PCAmethods <- pca(Cereals[,-c(1:3,16)],scale = "uv", center = T, nPcs = 2, method = "svd")
slplot(PCAmethods, scoresLoadings = c(T,T), scol = factor(Cereals2$rating2))
Note that the red circles are ratings above 50. As we can see from the graph it seems that calories account for a lot of the variance for a lower rating. While a higher fiber tends to be a higher rating (for explaining the variability)
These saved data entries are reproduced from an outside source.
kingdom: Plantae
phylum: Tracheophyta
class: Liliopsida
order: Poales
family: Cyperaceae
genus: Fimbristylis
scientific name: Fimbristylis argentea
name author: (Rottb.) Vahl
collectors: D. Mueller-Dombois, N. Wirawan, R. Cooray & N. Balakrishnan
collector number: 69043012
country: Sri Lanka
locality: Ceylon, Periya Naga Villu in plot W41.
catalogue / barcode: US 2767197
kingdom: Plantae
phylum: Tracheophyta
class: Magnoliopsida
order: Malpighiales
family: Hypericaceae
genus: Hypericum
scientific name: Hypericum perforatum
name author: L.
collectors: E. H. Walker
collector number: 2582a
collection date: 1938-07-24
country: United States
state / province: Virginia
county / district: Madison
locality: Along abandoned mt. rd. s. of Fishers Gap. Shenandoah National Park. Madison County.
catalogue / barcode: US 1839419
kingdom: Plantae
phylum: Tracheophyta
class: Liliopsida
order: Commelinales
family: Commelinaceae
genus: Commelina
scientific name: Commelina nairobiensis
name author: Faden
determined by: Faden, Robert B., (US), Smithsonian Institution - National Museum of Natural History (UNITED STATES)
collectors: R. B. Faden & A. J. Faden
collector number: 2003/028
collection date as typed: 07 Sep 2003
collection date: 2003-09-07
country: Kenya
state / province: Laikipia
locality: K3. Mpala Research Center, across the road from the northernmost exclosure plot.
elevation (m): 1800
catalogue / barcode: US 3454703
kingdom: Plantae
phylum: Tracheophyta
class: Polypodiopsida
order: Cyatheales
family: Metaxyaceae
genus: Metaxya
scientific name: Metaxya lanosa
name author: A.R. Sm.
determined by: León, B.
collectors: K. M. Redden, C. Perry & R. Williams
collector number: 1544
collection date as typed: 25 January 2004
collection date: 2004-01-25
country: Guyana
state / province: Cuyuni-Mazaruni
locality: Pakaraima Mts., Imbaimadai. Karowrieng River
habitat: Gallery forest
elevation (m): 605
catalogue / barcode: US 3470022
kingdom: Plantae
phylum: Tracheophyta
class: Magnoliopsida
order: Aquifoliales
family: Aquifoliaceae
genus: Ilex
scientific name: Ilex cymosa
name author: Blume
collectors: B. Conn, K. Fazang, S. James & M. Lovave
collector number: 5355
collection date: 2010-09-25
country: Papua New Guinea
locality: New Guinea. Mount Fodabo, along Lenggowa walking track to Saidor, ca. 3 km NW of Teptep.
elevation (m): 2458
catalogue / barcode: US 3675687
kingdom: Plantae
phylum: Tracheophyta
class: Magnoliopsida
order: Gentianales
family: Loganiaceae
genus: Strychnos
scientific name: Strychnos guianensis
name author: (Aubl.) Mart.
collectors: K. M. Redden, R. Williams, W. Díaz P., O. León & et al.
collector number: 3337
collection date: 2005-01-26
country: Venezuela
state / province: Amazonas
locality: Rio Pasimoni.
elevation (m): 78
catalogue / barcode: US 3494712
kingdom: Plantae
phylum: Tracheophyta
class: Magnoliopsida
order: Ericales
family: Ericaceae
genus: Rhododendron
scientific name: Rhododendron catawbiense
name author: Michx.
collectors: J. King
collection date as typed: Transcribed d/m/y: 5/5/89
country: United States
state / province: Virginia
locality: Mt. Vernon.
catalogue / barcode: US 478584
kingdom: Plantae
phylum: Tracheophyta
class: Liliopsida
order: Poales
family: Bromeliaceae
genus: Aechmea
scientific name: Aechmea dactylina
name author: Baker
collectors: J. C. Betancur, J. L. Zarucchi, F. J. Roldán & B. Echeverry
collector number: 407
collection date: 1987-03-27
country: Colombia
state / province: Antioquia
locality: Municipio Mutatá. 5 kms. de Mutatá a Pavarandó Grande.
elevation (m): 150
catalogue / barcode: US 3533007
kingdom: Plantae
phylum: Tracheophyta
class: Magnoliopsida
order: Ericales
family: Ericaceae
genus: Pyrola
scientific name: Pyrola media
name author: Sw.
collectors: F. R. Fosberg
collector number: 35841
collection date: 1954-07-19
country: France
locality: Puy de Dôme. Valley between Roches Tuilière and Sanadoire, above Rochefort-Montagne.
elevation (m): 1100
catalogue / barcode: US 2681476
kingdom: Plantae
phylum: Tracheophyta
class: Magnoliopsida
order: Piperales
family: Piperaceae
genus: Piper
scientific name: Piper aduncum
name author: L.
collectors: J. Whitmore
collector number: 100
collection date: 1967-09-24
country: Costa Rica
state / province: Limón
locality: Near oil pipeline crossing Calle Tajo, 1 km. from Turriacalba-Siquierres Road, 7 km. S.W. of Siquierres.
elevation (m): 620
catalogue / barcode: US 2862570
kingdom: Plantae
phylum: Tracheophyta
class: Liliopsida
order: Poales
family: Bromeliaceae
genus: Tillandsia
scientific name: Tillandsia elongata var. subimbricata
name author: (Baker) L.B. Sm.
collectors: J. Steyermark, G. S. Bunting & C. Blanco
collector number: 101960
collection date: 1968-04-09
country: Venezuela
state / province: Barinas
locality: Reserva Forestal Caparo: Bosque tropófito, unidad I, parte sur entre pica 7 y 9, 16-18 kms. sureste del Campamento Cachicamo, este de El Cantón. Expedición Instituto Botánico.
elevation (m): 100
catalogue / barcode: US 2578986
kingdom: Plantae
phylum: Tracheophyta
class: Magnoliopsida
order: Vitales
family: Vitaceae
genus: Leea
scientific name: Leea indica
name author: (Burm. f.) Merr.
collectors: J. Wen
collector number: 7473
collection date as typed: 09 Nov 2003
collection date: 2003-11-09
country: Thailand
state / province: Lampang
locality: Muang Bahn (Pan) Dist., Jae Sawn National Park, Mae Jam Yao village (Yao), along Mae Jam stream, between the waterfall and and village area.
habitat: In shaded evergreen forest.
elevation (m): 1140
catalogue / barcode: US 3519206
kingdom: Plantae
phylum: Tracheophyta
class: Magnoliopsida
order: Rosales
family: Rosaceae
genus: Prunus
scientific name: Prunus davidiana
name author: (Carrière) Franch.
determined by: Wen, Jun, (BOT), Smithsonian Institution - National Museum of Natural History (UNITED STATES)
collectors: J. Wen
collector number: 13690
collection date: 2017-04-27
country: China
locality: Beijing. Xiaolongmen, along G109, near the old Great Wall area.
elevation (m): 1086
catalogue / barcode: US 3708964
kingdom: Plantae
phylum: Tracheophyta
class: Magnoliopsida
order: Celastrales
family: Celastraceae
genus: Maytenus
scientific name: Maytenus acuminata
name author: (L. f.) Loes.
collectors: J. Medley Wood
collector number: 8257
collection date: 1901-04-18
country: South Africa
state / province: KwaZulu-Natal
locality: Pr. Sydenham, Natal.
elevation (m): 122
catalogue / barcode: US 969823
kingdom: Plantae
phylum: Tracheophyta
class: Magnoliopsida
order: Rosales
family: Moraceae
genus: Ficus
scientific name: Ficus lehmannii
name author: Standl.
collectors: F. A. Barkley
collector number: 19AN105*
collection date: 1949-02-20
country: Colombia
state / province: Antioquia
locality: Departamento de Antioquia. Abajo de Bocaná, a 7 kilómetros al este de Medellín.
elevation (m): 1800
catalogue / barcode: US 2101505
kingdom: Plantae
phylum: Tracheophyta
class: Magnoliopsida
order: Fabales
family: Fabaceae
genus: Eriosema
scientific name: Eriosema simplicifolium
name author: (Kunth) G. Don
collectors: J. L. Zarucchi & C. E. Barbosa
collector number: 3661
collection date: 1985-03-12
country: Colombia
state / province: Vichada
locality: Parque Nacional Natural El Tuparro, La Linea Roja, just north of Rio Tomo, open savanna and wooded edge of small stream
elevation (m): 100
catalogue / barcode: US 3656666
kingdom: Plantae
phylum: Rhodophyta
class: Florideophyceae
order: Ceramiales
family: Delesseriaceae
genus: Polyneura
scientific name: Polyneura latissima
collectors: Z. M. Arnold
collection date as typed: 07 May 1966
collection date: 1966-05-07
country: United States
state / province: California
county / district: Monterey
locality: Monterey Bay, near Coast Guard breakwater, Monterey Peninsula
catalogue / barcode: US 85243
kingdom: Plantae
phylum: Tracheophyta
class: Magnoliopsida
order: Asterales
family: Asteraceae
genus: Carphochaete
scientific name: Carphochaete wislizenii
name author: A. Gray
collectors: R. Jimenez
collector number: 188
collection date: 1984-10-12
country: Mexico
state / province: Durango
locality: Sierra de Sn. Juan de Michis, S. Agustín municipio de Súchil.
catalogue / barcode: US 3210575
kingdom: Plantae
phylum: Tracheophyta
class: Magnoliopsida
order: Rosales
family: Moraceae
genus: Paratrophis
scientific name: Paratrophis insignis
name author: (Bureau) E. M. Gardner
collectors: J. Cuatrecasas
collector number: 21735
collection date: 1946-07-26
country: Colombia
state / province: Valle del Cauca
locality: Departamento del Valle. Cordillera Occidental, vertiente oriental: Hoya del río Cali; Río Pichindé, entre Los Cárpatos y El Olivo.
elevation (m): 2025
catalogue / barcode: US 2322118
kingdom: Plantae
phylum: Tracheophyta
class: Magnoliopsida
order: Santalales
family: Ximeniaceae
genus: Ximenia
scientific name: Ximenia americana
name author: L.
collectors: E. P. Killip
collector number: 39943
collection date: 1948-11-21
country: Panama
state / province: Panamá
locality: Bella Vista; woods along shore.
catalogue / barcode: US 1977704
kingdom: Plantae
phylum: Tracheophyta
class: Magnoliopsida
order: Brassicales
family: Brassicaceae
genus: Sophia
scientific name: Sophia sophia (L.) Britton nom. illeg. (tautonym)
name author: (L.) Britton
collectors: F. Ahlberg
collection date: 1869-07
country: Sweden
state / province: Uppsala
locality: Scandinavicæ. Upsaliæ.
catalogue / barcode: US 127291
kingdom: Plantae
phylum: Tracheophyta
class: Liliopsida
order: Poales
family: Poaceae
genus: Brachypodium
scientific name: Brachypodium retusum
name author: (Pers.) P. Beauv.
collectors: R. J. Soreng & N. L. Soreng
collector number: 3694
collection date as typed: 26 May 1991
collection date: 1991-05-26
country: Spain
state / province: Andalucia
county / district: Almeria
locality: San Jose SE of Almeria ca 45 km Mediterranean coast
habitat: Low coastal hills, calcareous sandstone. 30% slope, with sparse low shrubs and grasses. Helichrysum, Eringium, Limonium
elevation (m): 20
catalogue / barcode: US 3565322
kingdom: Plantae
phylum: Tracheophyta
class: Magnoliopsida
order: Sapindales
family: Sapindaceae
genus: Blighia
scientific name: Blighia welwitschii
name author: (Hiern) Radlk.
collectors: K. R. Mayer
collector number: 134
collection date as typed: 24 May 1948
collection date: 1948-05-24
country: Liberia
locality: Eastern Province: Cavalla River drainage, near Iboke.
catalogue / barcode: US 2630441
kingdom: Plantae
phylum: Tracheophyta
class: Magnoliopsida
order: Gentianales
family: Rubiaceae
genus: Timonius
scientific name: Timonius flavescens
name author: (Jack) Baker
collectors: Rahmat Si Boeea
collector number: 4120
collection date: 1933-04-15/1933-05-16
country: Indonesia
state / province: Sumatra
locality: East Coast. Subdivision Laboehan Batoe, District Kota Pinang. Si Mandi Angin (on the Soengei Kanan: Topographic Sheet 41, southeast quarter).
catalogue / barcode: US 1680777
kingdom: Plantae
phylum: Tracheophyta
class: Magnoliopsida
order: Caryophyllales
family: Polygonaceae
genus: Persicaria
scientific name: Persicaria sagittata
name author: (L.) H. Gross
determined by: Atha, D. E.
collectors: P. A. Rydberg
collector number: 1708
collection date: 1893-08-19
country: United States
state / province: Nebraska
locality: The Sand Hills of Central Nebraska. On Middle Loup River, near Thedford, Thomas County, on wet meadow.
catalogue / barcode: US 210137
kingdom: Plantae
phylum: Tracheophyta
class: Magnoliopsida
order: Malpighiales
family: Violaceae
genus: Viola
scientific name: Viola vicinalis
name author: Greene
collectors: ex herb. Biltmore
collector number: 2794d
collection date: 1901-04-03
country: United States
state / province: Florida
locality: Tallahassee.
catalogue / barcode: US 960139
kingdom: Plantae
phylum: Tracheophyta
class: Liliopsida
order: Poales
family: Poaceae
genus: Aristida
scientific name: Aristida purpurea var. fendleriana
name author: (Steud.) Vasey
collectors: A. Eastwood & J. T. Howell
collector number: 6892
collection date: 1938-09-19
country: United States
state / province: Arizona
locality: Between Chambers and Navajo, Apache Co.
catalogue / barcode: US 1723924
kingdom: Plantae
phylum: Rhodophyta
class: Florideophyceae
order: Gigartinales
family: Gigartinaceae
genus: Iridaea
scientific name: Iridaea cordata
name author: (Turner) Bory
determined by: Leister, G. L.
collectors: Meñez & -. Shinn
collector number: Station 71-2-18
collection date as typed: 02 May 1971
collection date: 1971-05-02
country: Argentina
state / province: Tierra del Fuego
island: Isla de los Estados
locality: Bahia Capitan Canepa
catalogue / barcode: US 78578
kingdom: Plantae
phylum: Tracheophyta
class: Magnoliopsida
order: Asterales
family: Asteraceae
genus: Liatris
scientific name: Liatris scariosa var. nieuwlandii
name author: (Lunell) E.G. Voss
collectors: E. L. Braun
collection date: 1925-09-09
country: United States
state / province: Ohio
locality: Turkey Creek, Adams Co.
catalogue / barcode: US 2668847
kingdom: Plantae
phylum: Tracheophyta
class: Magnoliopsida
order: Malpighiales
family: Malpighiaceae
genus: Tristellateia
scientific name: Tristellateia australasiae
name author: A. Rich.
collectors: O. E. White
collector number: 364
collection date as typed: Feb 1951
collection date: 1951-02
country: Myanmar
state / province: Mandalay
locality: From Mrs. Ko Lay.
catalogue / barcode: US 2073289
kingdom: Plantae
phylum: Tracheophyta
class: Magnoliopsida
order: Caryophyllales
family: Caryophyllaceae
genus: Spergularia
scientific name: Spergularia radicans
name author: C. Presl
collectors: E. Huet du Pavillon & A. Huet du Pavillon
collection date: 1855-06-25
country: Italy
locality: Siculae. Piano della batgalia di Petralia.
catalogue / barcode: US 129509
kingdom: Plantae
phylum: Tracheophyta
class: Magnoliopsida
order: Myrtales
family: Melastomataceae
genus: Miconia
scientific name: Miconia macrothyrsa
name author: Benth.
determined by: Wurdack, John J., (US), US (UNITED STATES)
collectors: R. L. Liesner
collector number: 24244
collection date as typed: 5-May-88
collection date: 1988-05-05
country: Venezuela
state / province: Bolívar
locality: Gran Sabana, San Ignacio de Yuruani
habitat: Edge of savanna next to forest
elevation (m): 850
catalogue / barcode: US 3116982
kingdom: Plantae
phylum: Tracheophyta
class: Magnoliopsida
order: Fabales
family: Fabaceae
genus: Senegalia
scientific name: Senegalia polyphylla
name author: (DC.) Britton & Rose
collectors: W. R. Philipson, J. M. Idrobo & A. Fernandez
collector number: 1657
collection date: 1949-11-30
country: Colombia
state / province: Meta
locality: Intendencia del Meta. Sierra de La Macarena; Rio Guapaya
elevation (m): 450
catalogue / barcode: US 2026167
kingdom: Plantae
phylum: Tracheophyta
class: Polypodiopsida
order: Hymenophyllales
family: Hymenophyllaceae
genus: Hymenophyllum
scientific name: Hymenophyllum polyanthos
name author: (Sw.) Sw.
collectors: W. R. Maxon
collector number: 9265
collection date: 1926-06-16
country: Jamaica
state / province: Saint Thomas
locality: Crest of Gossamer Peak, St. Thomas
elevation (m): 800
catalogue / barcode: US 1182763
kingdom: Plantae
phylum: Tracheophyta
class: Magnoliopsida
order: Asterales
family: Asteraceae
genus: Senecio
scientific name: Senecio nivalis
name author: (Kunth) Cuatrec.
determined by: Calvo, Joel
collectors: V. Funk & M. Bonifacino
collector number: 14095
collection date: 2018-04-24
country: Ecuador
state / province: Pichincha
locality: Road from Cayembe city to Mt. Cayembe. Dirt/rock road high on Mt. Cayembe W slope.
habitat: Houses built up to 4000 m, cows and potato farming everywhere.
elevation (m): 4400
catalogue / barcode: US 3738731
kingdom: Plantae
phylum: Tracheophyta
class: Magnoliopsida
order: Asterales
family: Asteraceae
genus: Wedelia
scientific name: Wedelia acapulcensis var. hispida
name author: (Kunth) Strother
#fit lm using the first 3 PCis
CerealsRat <- Cereals %>%
select("rating")
modCereals <- lm(unlist(CerealsRat) ~ PCA$x[,1:3])
summary(modCereals)
##
## Call:
## lm(formula = unlist(CerealsRat) ~ PCA$x[, 1:3])
##
## Residuals:
## Min 1Q Median 3Q Max
## -17.0281 -7.3987 0.1549 6.3447 20.4457
##
## Coefficients:
## Estimate Std. Error t value Pr(>|t|)
## (Intercept) 42.37179 1.07929 39.259 < 2e-16 ***
## PCA$x[, 1:3]PC1 -0.07530 0.01297 -5.804 1.73e-07 ***
## PCA$x[, 1:3]PC2 -0.07174 0.01532 -4.682 1.35e-05 ***
## PCA$x[, 1:3]PC3 0.30795 0.04799 6.417 1.42e-08 ***
## ---
## Signif. codes: 0 '***' 0.001 '**' 0.01 '*' 0.05 '.' 0.1 ' ' 1
##
## Residual standard error: 9.284 on 70 degrees of freedom
## Multiple R-squared: 0.5803, Adjusted R-squared: 0.5623
## F-statistic: 32.26 on 3 and 70 DF, p-value: 3.298e-13
Using the first 3 PCis to make a model for predicting ratings. We find that it explains roughly 0.5623 if the variation in our model which is pretty good since we are only using 3 variables out of 16.(12 numerical predictors)
CerealsFull <- lm(rating ~ .,data = Cereals[,-c(1:3)])
summary(CerealsFull)
##
## Call:
## lm(formula = rating ~ ., data = Cereals[, -c(1:3)])
##
## Residuals:
## Min 1Q Median 3Q Max
## -5.352e-07 -2.482e-07 4.551e-08 2.376e-07 5.430e-07
##
## Coefficients:
## Estimate Std. Error t value Pr(>|t|)
## (Intercept) 5.493e+01 3.848e-07 1.428e+08 <2e-16 ***
## calories -2.227e-01 7.958e-09 -2.799e+07 <2e-16 ***
## protein 3.273e+00 5.724e-08 5.718e+07 <2e-16 ***
## fat -1.691e+00 8.279e-08 -2.043e+07 <2e-16 ***
## sodium -5.449e-02 5.101e-10 -1.068e+08 <2e-16 ***
## fiber 3.443e+00 4.906e-08 7.019e+07 <2e-16 ***
## carbo 1.092e+00 3.752e-08 2.912e+07 <2e-16 ***
## sugars -7.249e-01 3.550e-08 -2.042e+07 <2e-16 ***
## potass -3.399e-02 1.729e-09 -1.966e+07 <2e-16 ***
## vitamins -5.121e-02 2.026e-09 -2.528e+07 <2e-16 ***
## shelf -2.733e-08 5.587e-08 -4.890e-01 0.627
## weight -5.057e-07 5.731e-07 -8.820e-01 0.381
## cups 1.130e-07 1.998e-07 5.650e-01 0.574
## ---
## Signif. codes: 0 '***' 0.001 '**' 0.01 '*' 0.05 '.' 0.1 ' ' 1
##
## Residual standard error: 3.099e-07 on 61 degrees of freedom
## Multiple R-squared: 1, Adjusted R-squared: 1
## F-statistic: 1.248e+16 on 12 and 61 DF, p-value: < 2.2e-16
This is the full model with 12 predictors and 1 response variable (ratings). This model explains nearly all of the variability though it does have alot of demensions.
# Compare PCA vs. FullModel plots
par(mfrow = c(1,2))
plot(Cereals$rating, predict(modCereals), xlab = "Observed rating", ylab = "Predicted rating", main = "PCA", abline(a = 0, b = 1, col = "red"))
plot(Cereals$rating, predict(CerealsFull), xlab = "Observed rating", ylab = "Predicted rating", main = "Full model", abline(a = 0, b = 1, col = "red"))
Side-by-side comparison of the two different models. The PCA one is less perfect at predicting but it is pretty good since we only used 25% of the explanatory variables available.